08 September 2021

Senolytics for prevention

Chronic back pain worries more than 15 million U.S. adults, leading to billions in health care costs and the loss of working days. Degeneration of the intervertebral discs, which normally soften and support the vertebrae, often accompanies aging and is the main cause of lower back pain.

A study by Makarand Risboud and James Maguire Jr. from Thomas Jefferson University showed that treatment with senolytics reduces degeneration of intervertebral discs in mice. The results may form the basis for a new way to prevent and treat chronic back pain.

Currently, the approved treatment of lumbar spine pain includes surgery and injections of glucocorticosteroids. Given the senile age and the presence of several chronic diseases at the same time, which usually accompany patients with chronic back pain, surgery is often contraindicated, and epidural steroid injections do not work well.

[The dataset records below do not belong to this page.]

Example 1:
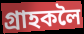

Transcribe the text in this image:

গ্ৰাহকলৈ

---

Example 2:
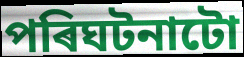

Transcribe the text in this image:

পৰিঘটনাটো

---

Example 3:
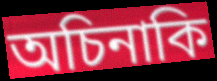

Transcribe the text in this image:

অচিনাকি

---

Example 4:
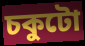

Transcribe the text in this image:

চকুটো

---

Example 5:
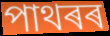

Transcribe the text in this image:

পাথৰৰ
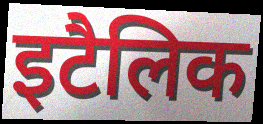
इटैलिक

Long-term use of strong painkillers prescribed for back pain, including opioids, is associated with the risk of addiction.

In search of an effective, non–invasive and safe way to treat back pain associated with degeneration of intervertebral discs, researchers turned to a class of senolytics - substances that remove aged cells from the body.

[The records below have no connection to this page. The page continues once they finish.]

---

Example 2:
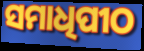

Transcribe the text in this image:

ସମାଧିପୀଠ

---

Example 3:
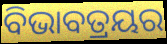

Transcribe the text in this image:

ବିଭାବତ୍ରୟର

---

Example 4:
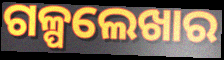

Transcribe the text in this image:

ଗଳ୍ପଲେଖାର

Aging cells in every tissue of the body accumulate with age. They not only cease to perform their functions, but also secrete destructive enzymes and inflammatory proteins that affect nearby healthy cells. Senolytic drugs remove these decaying cells, leaving room for their replacement with new cells. Recent studies have proven that it restores tissue functions. In particular, two senolytics (dasatinib and quercetin) have shown efficacy for the treatment of scarring of lung tissue, and they are now being tested in clinical trials.

But the structure of the lung tissue is very different from the cartilage tissue of the intervertebral discs, and medications that are effective in one organ will not always be as useful in another.

To find out whether senolytics could improve the condition of aging-related intervertebral discs affected by the degenerative process, the researchers injected dasatinib and quercetin into young, adult and old mice every week. They expected to get the greatest effect in the oldest animals, because more aging cells accumulated in this group. Surprisingly, the treatment brought more benefits and actually had a protective effect in younger animals.

In young and adult mice, by the time they reached senile age, there was less degeneration of the discs and fewer aging cells compared to mice receiving placebo. In other words, the therapy was most effective when the aging cells were just beginning to appear. In addition, the mice needed a weekly injection until they reached old age – a much longer period of time than when treating other diseases with senolytics.

Note that the researchers did not find any undesirable effects of long-term treatment. They plan to test the effectiveness of senolytics for the treatment of intervertebral disc degeneration on larger animals so that they can then proceed to clinical trials.

Article by E.J.Novais et al. Long-term treatment with senolytic drugs Dasatinib and Quercetin ameliorates age-dependent intervertebral disc degeneration in mice is published in the journal Nature Communications.